Gerçek Amerikalılar, bizim Kızılderili, Avrupalılar'ın Hintli dediği insanlar, sadece hayvanların değil, doğanın kendileriyle beraber diğer tüm oluşumlarına da anlam ve değer yükleyip, saygı göstermekten hiç çekinmezlerken; güçlerini, diğer kültürleri etkisi (kontrolü) altına almaya yarayacak gelişmeler için kullanan insan toplulukları, onların vatanlarında yeni vatanlar kurmuş. Bizim muhteşem Kurtuluş Mücadelemiz ve zaferimiz ne kadar kahramancaysa, Gerçek Amerikalılar'ın mücadeleleri de o kadar kahramancaymış gibi geliyor bana. Aynı ölçüde haklı, aynı ölçüde efsanevi.
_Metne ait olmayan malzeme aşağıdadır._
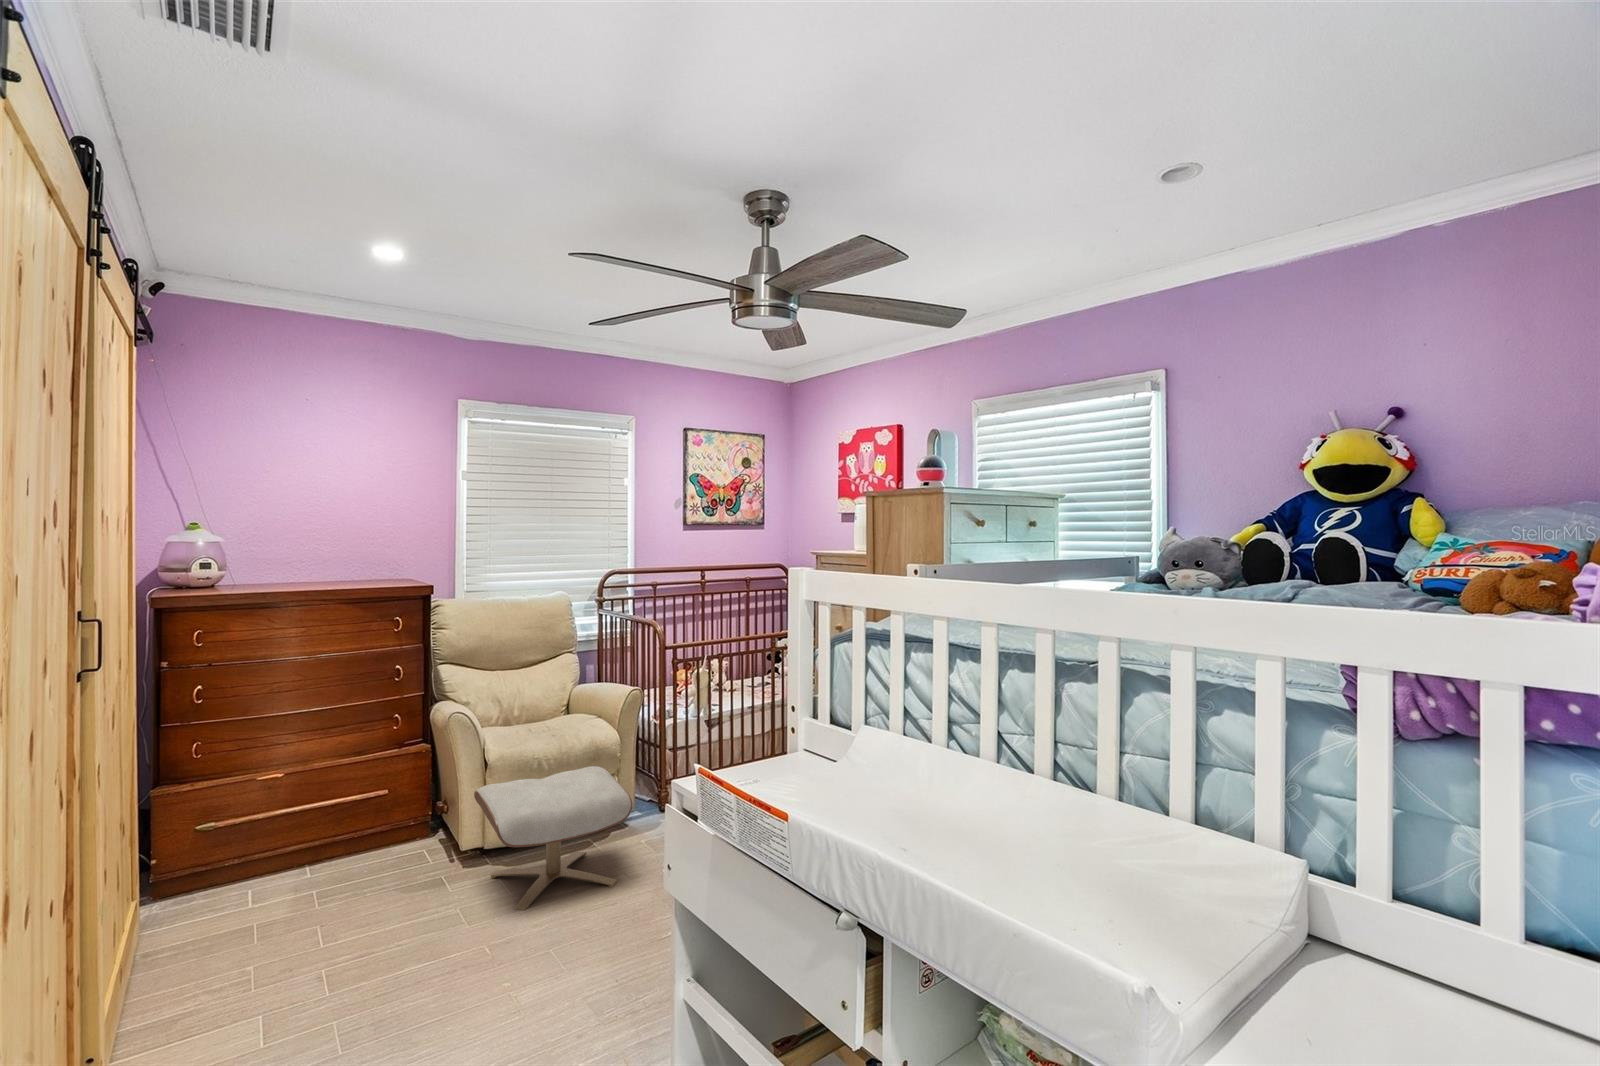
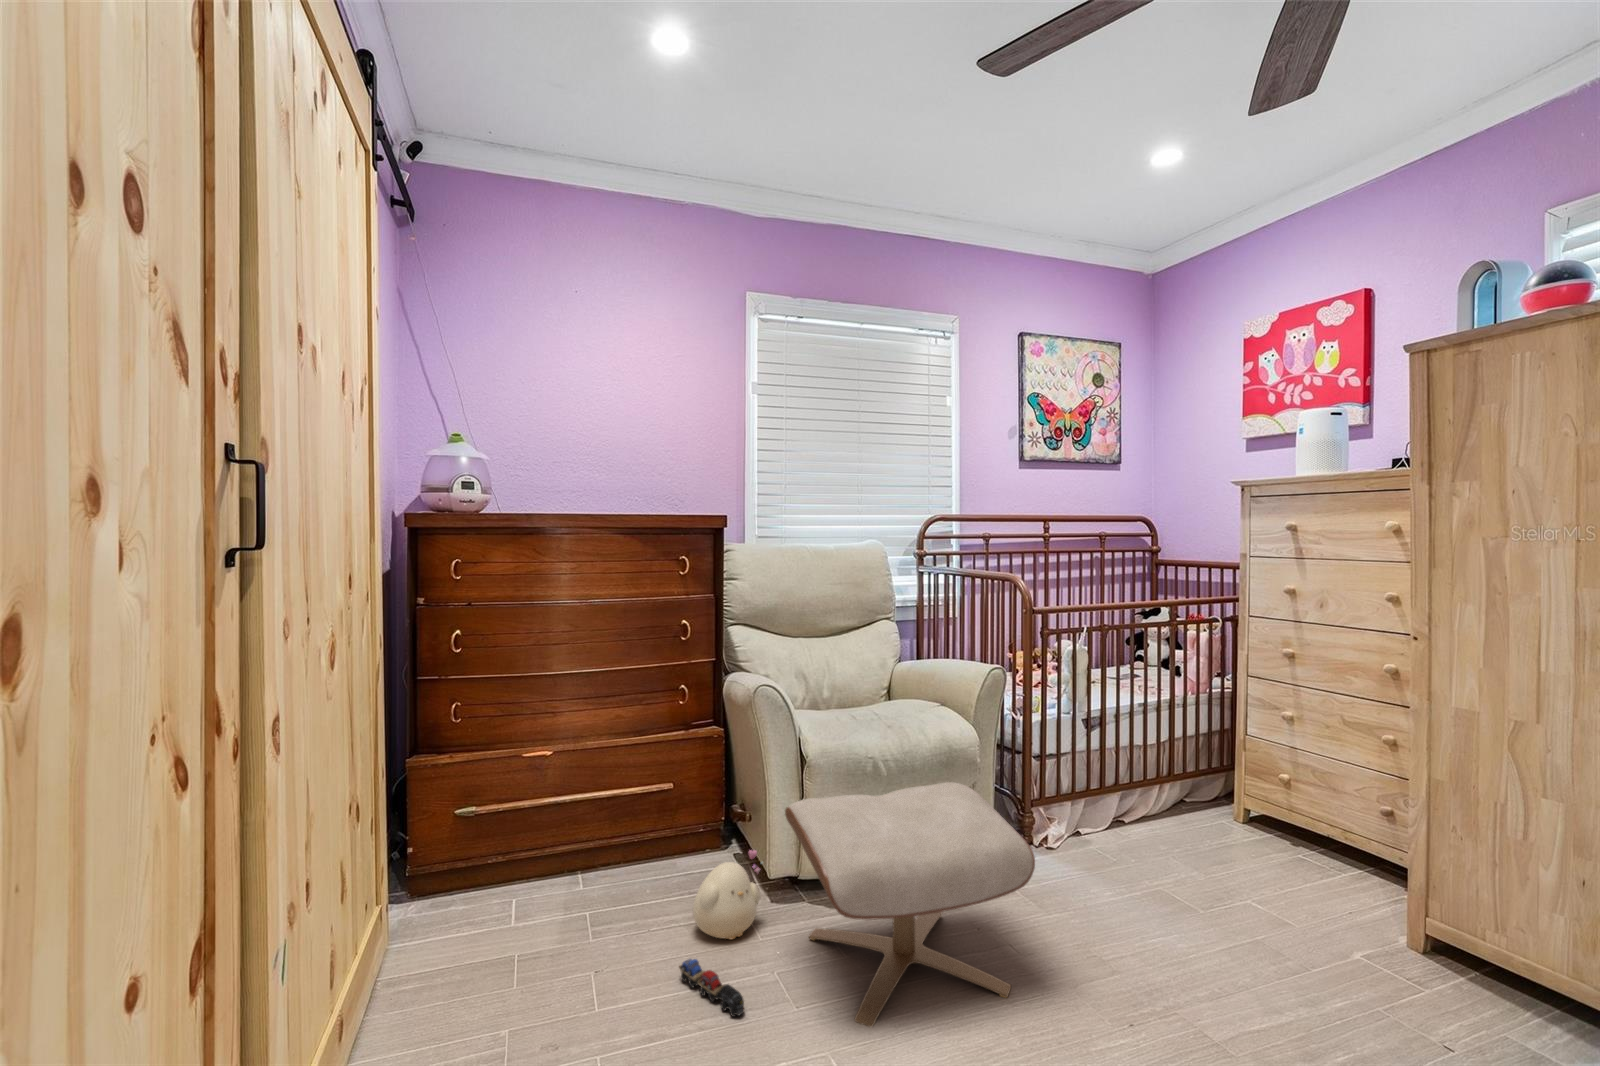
plush toy: none [406,825,460,885] -> present [693,850,761,939]
toy train: none [396,893,442,919] -> present [679,959,744,1017]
Ulus kavramına yabancı olsalar da, varlıklarını bildikleri gibi devam ettirebilmek için uğraşmışlar, ölmüş ve öldürmüşler.
Ne Avrupalılar'ın ne de Amerikalılar'ın atlarının, dışa vurabildikleri bilinçleri varmış.

Anlatılan hikayeye göre, Cüneyt Arkın'ın atının da, duvara koşarken kendini ve sırtındaki insanı koruyacak bir çekincesi yokmuş. Bilgeliği veya körü körüne insan hakimiyetine girmesini düşünerek, o atın ölümüne saygı duyanlar olabileceği gibi; benim, insanların hayvanlara ettiği eziyetler karşısında titremekten başka bir hareket gösteremememi anlayanlar da bulunur.

Kendi vücudu ve varlığının diğer tüm değer unsurlarıyla, ne yapacağına genellikle kendisi hükmedebilen insanoğlu; kendisinden başka canlıların da ne yapacağına karar verebilen bir oğuldur.
Oğul ve kız ayrımına da dikkat çekmek isterdim.
Yırtmaç ve kesmeç desem?



Evet, savaş alanlarında atların ne hissettikleri hakkında doğru bilgiyi sunamam ama, onlar hakkında yazamayacağımı kimse söyleyemez. Hele ki, küçüklüğümden beri kafamda olan bir soru iken, bu konuda ahkam kesmeme kimse karışamaz. Savaş alanlarındaki insanların hisleri kadar kolay incelenememesinin tek nedeni, hayvanların, yırtmacı kesen insanoğluyla iletişiminde, hisleri açıkça ifade etmeye yarayan güçlü imgeler olmamasıdır. Ezilen kedi yavrularının cenazelerine, içinde bulunduğumuz arabayla hızımıza hız katarak katılırız. Kaldırıma bıraktığımız yemek artıkları veya çantamızda taşıdığımız kuru mamalar, tonlarca suyun saniyeler içinde göğe karıştığı bir havzaya, pet şişeyle su dökmek gibi geliyor bana. Yine de, suyun değdiği noktada sevinen canlar vardır. Can, kimsenin anlatımına sığmaz. At canı da olabilir, insan canı da... Hakkında yazılabilir, konuşulabilir, dans edilebilir ama benim tarafımdan anlatılamaz.